--- Task directions ---
Pull out each line of the entries below that includes the string "Kerr", and copy those lines unchanged.
══ Exercise data
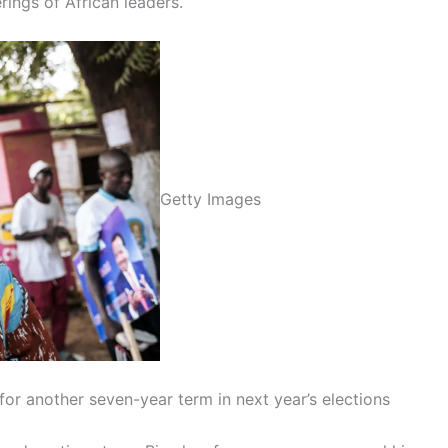
ings of African leaders.
Getty Images
for another seven-year term in next year’s elections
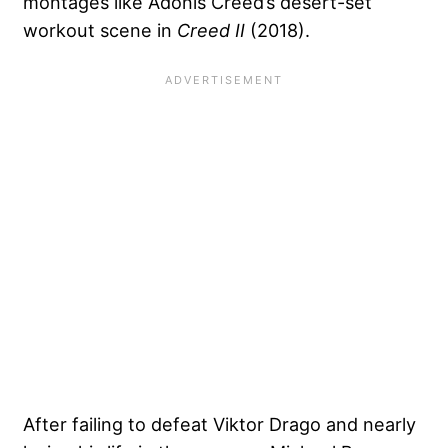
montages like Adonis Creed’s desert-set
workout scene in
Creed II
(2018).
After failing to defeat Viktor Drago and nearly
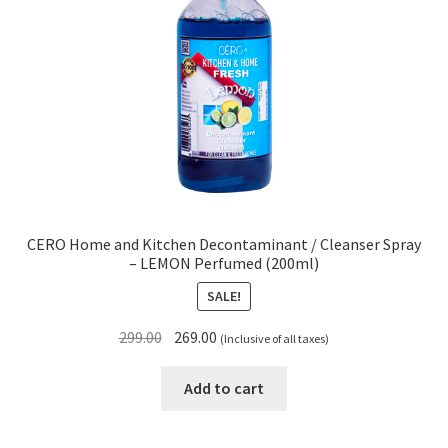
CERO Home and Kitchen Decontaminant / Cleanser Spray
– LEMON Perfumed (200ml)
SALE!
Original
Current
299.00
269.00
(Inclusive of all taxes)
price
price
was:
is:
Add to cart
₹299.00.
₹269.00.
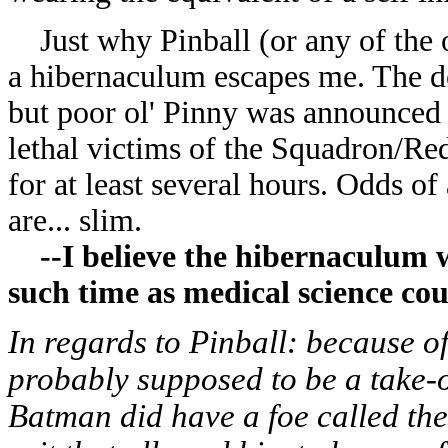
Just why Pinball (or any of the o
a hibernaculum escapes me. The de
but poor ol' Pinny was announced 
lethal victims of the Squadron/Re
for at least several hours. Odds o
are... slim.
--I believe the hibernaculum wa
such time as medical science cou
In regards to Pinball: because o
probably supposed to be a take-o
Batman did have a foe called the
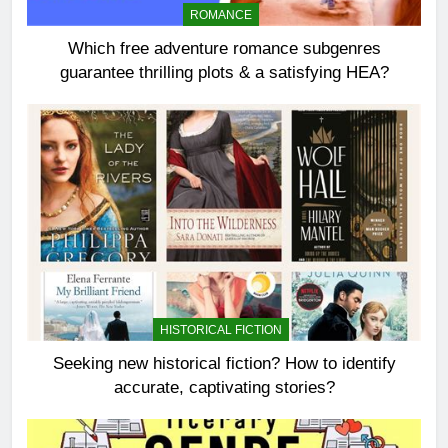
ROMANCE
Which free adventure romance subgenres
guarantee thrilling plots & a satisfying HEA?
HISTORICAL FICTION
Seeking new historical fiction? How to identify
accurate, captivating stories?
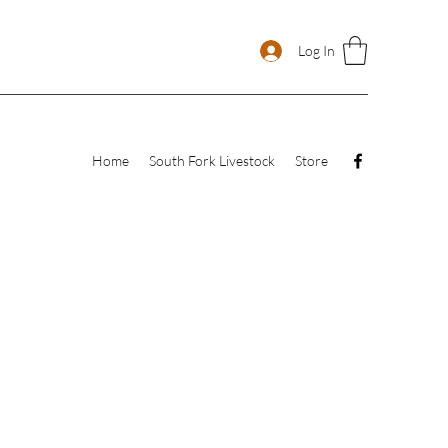
Log In
Home
South Fork Livestock
Store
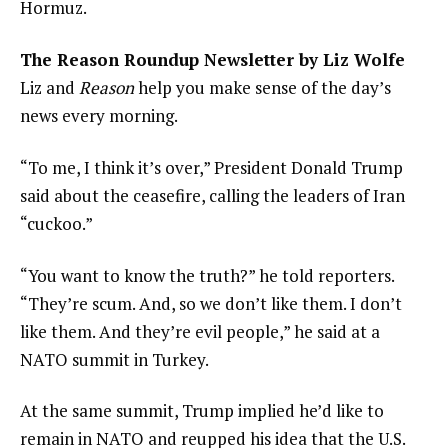
Hormuz.
The Reason Roundup Newsletter by Liz Wolfe
Liz and
Reason
help you make sense of the day’s
news every morning.
“To me, I think it’s over,” President Donald Trump
said about the ceasefire, calling the leaders of Iran
“cuckoo.”
“You want to know the truth?” he told reporters.
“They’re scum. And, so we don’t like them. I don’t
like them. And they’re evil people,” he said at a
NATO summit in Turkey.
At the same summit, Trump implied he’d like to
remain in NATO and reupped his idea that the U.S.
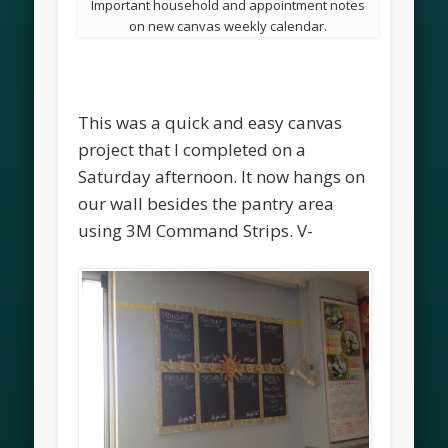
Important household and appointment notes
on new canvas weekly calendar.
This was a quick and easy canvas
project that I completed on a
Saturday afternoon. It now hangs on
our wall besides the pantry area
using 3M Command Strips. V-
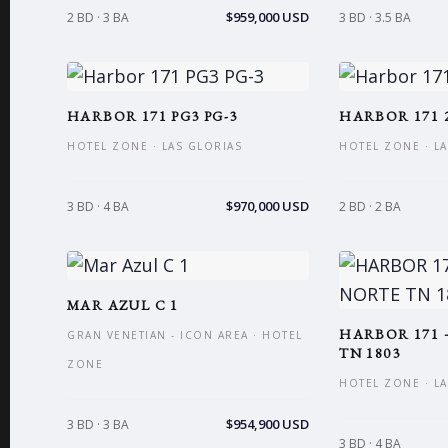
$959,000 USD
2 BD · 3 BA
3 BD · 3.5 BA
HARBOR 171 PG3 PG-3
HARBOR 171 
HOTEL ZONE · LAS GLORIAS
HOTEL ZONE · L
$970,000 USD
3 BD · 4 BA
2 BD · 2 BA
MAR AZUL C 1
HARBOR 171 
GRAN VENETIAN - ICON AREA · HOTEL
TN 1803
ZONE
HOTEL ZONE · L
$954,900 USD
3 BD · 3 BA
3 BD · 4 BA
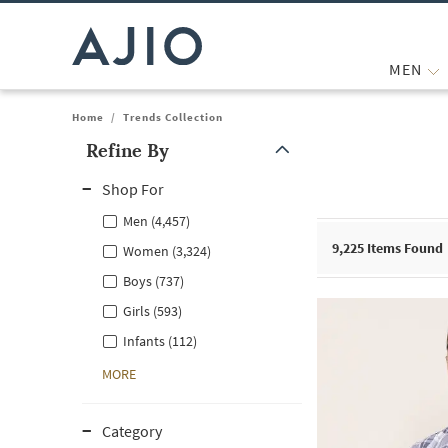
MEN
Home
/
Trends Collection
Refine By
Note: When an option is selected, it may move to the top of the
Shop For
Men (4,457)
9,225
Items Found
Women (3,324)
Boys (737)
Girls (593)
Infants (112)
MORE
Category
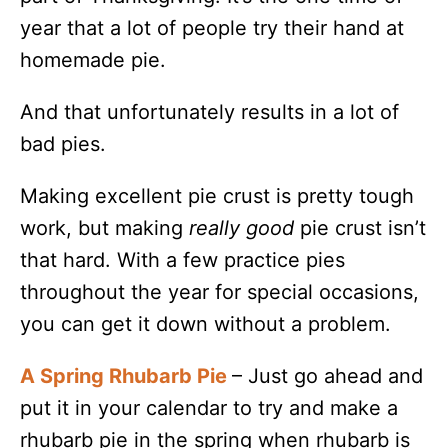
year that a lot of people try their hand at
homemade pie.
And that unfortunately results in a lot of
bad pies.
Making excellent pie crust is pretty tough
work, but making
really good
pie crust isn’t
that hard. With a few practice pies
throughout the year for special occasions,
you can get it down without a problem.
A Spring Rhubarb Pie
– Just go ahead and
put it in your calendar to try and make a
rhubarb pie in the spring when rhubarb is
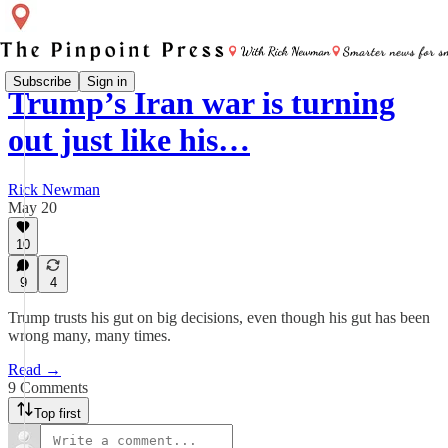
Subscribe
Sign in
Trump’s Iran war is turning
out just like his…
Rick Newman
May 20
10
9
4
Trump trusts his gut on big decisions, even though his gut has been
wrong many, many times.
Read →
9 Comments
Top first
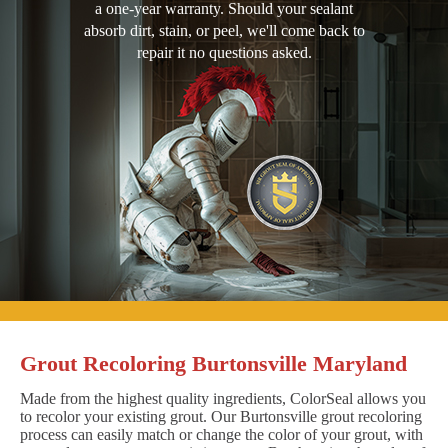
a one-year warranty. Should your sealant
absorb dirt, stain, or peel, we'll come back to
repair it no questions asked.
Grout Recoloring Burtonsville Maryland
Made from the highest quality ingredients, ColorSeal allows you
to recolor your existing grout. Our Burtonsville grout recoloring
process can easily match or change the color of your grout, with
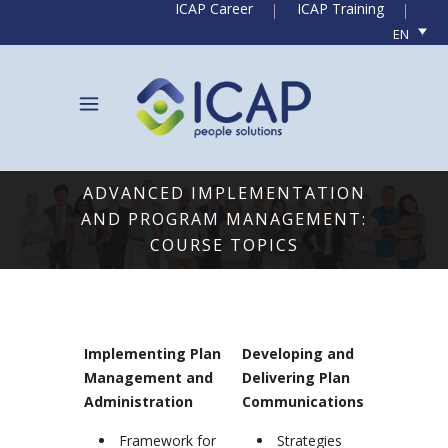
ICAP Career
ICAP Training
EN
ADVANCED IMPLEMENTATION
AND PROGRAM MANAGEMENT:
COURSE TOPICS
Implementing Plan
Developing and
Management and
Delivering Plan
Administration
Communications
Framework for
Strategies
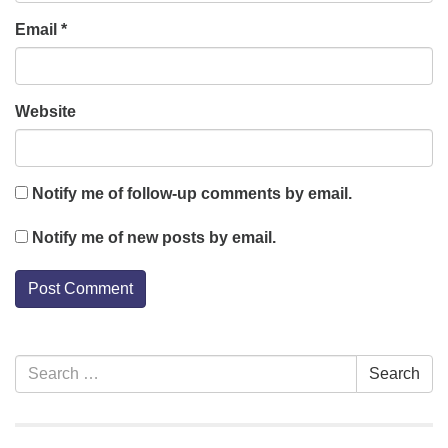
Email
*
Website
Notify me of follow-up comments by email.
Notify me of new posts by email.
Section
Search
Search
Navigation
for:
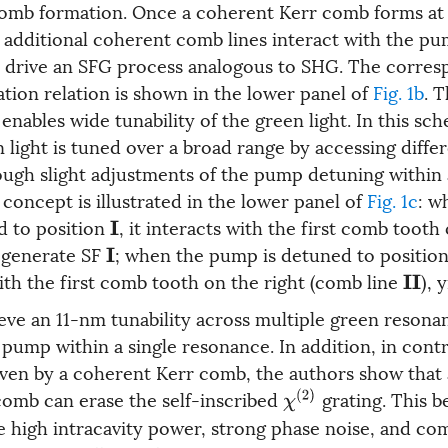
comb formation. Once a coherent Kerr comb forms a
 additional coherent comb lines interact with the pu
 drive an SFG process analogous to SHG. The corres
tion relation is shown in the lower panel of
Fig. 1b
. 
enables wide tunability of the green light. In this sc
 light is tuned over a broad range by accessing diffe
ugh slight adjustments of the pump detuning within 
concept is illustrated in the lower panel of
Fig. 1c
: w
d to position
, it interacts with the first comb tooth 
I
o generate SF
; when the pump is detuned to positio
I
ith the first comb tooth on the right (comb line
), 
I
I
ieve an 11-nm tunability across multiple green resona
pump within a single resonance. In addition, in contr
ven by a coherent Kerr comb, the authors show that
 comb can erase the self-inscribed
grating. This b
χ
(
2
)
he high intracavity power, strong phase noise, and c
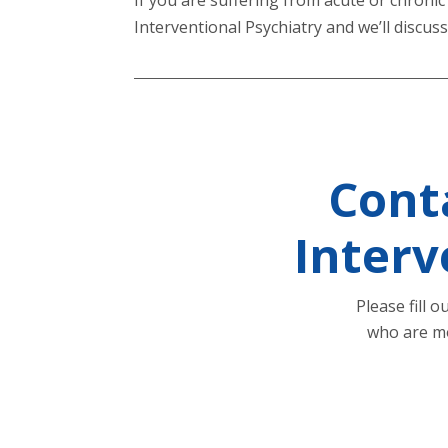
Interventional Psychiatry and we’ll discu
Cont
Interv
Please fill 
who are mo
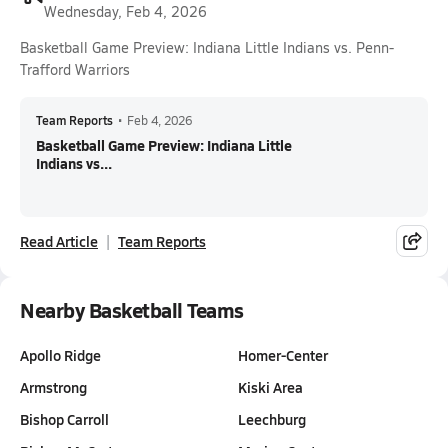
Wednesday, Feb 4, 2026
Basketball Game Preview: Indiana Little Indians vs. Penn-
Trafford Warriors
Team Reports
•
Feb 4, 2026
Basketball Game Preview: Indiana Little
Indians vs...
Read Article
Team Reports
Nearby Basketball Teams
Apollo Ridge
Homer-Center
Armstrong
Kiski Area
Bishop Carroll
Leechburg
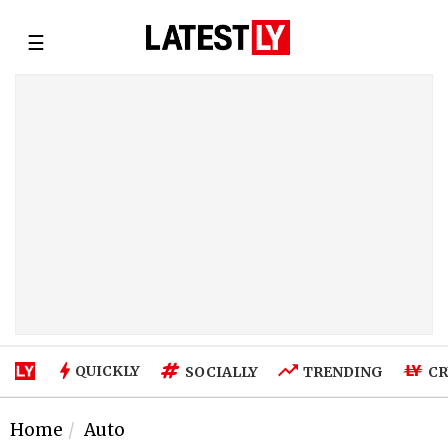
☰
QUICKLY
SOCIALLY
TRENDING
CR
Home
Auto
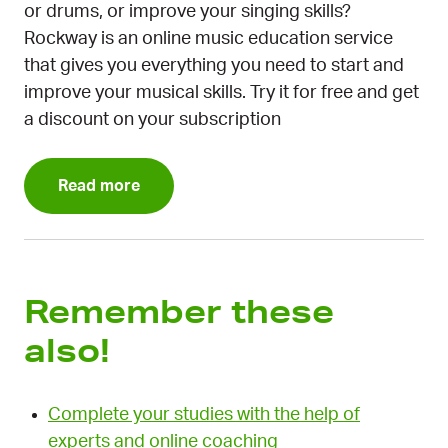
or drums, or improve your singing skills?
Rockway is an online music education service
that gives you everything you need to start and
improve your musical skills. Try it for free and get
a discount on your subscription
Read more
Remember these
also!
Complete your studies with the help of
experts and online coaching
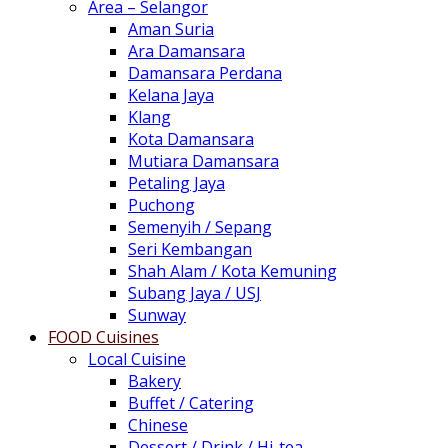
Area – Selangor
Aman Suria
Ara Damansara
Damansara Perdana
Kelana Jaya
Klang
Kota Damansara
Mutiara Damansara
Petaling Jaya
Puchong
Semenyih / Sepang
Seri Kembangan
Shah Alam / Kota Kemuning
Subang Jaya / USJ
Sunway
FOOD Cuisines
Local Cuisine
Bakery
Buffet / Catering
Chinese
Dessert / Drink / Hi-tea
════
--- Task output ---
comb formation. Once a coherent Kerr comb forms a
ven by a coherent Kerr comb, the authors show that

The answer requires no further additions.